*** Selected text ***

Metadata-Version: 2.3
Name: eagle-exporter
Version: 0.1.4
Summary: CLI tool and library for exporting metadata from Eagle app JSON into parquet or huggingface dataset.
License: MIT
Author: yada
Author-email: trojblue@gmail.com
Requires-Python: >=3.10,<4.0
Classifier: License :: OSI Approved :: MIT License
Classifier: Programming Language :: Python :: 3
Classifier: Programming Language :: Python :: 3.10
Classifier: Programming Language :: Python :: 3.11
Classifier: Programming Language :: Python :: 3.12
Classifier: Programming Language :: Python :: 3.13
Requires-Dist: click (>=8.1.8,<9.0.0)
Requires-Dist: datasets (>=3.2.0,<4.0.0)
Requires-Dist: pandas (>=2.2.3,<3.0.0)
Requires-Dist: pillow
Requires-Dist: tqdm (>=4.67.1,<5.0.0)
Requires-Dist: unibox (>=0.8.2,<0.9.0)

*** End of Selected text ***
*** Record extracts ***

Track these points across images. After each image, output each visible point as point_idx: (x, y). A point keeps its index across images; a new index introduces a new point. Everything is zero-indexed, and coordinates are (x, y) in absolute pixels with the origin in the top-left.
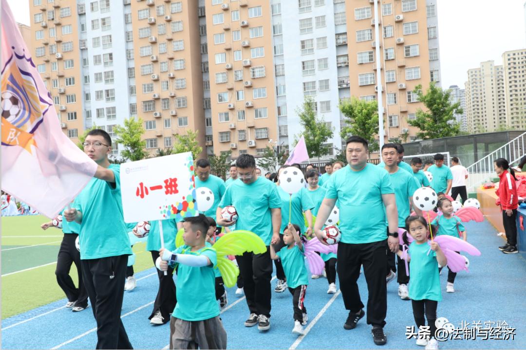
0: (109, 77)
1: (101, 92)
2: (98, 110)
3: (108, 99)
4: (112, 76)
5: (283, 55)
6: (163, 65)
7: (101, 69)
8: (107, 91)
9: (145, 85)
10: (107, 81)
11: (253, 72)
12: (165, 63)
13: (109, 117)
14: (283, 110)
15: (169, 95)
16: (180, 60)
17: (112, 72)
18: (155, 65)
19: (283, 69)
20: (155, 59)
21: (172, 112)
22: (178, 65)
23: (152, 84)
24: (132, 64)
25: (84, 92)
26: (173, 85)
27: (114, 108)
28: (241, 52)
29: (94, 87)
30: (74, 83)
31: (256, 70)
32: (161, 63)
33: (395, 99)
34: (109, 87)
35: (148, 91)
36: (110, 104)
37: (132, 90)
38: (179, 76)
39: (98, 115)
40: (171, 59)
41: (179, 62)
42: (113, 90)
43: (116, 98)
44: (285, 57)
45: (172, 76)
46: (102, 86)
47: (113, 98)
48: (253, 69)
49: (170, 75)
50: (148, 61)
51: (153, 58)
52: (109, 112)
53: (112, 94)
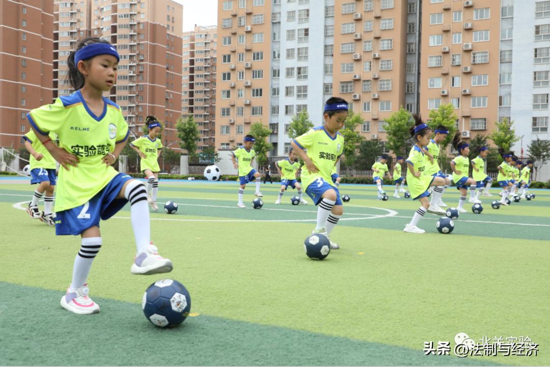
0: (302, 54)
1: (293, 69)
2: (287, 88)
3: (299, 78)
4: (306, 53)
5: (512, 40)
6: (367, 44)
7: (294, 44)
8: (299, 69)
9: (343, 64)
10: (300, 58)
11: (474, 57)
12: (369, 42)
13: (299, 96)
14: (504, 101)
15: (372, 76)
16: (388, 40)
17: (307, 48)
18: (358, 44)
19: (511, 55)
20: (359, 37)
21: (374, 95)
22: (384, 45)
23: (352, 64)
24: (330, 41)
25: (272, 68)
26: (377, 67)
27: (305, 87)
28: (461, 35)
29: (284, 64)
30: (262, 58)
31: (477, 55)
32: (365, 42)
34: (302, 64)
35: (347, 71)
36: (302, 83)
37: (327, 70)
38: (385, 57)
39: (287, 94)
40: (378, 38)
41: (386, 42)
42: (305, 68)
43: (309, 76)
44: (514, 42)
45: (377, 56)
46: (294, 63)
47: (306, 77)
48: (474, 54)
49: (375, 55)
50: (351, 39)
51: (356, 35)
52: (299, 91)
53: (305, 72)
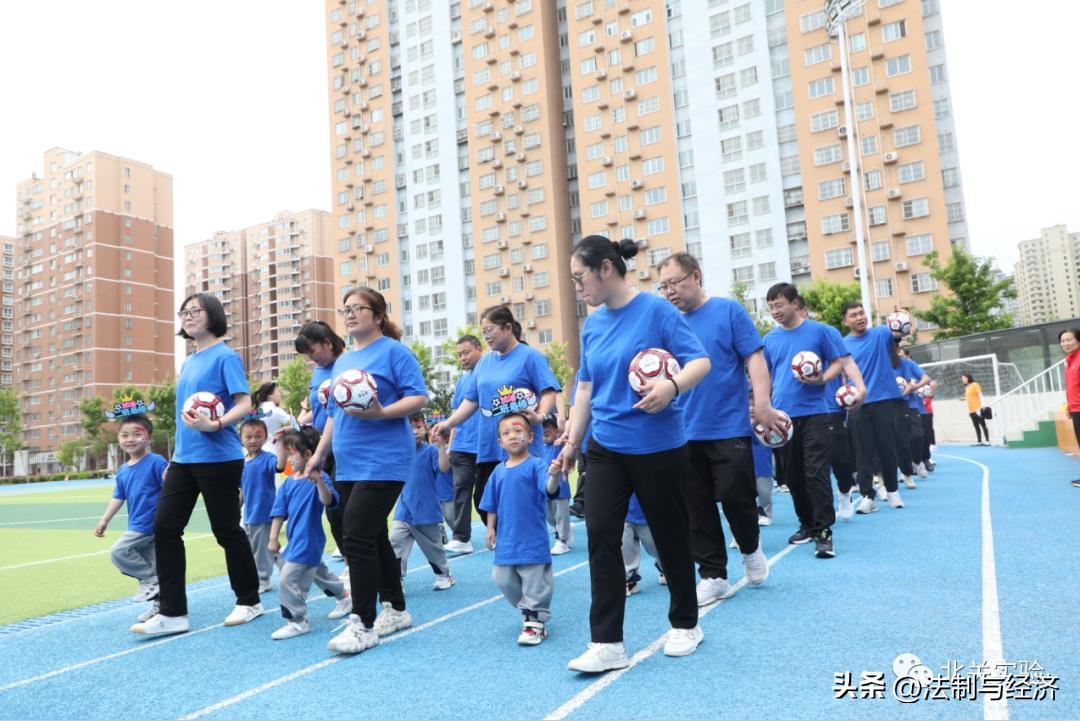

*** End of Record extracts ***

→ **Activity**
Retype the package metadata shown above in full, with every line unchanged.

→ **Task output**
Metadata-Version: 2.3
Name: eagle-exporter
Version: 0.1.4
Summary: CLI tool and library for exporting metadata from Eagle app JSON into parquet or huggingface dataset.
License: MIT
Author: yada
Author-email: trojblue@gmail.com
Requires-Python: >=3.10,<4.0
Classifier: License :: OSI Approved :: MIT License
Classifier: Programming Language :: Python :: 3
Classifier: Programming Language :: Python :: 3.10
Classifier: Programming Language :: Python :: 3.11
Classifier: Programming Language :: Python :: 3.12
Classifier: Programming Language :: Python :: 3.13
Requires-Dist: click (>=8.1.8,<9.0.0)
Requires-Dist: datasets (>=3.2.0,<4.0.0)
Requires-Dist: pandas (>=2.2.3,<3.0.0)
Requires-Dist: pillow
Requires-Dist: tqdm (>=4.67.1,<5.0.0)
Requires-Dist: unibox (>=0.8.2,<0.9.0)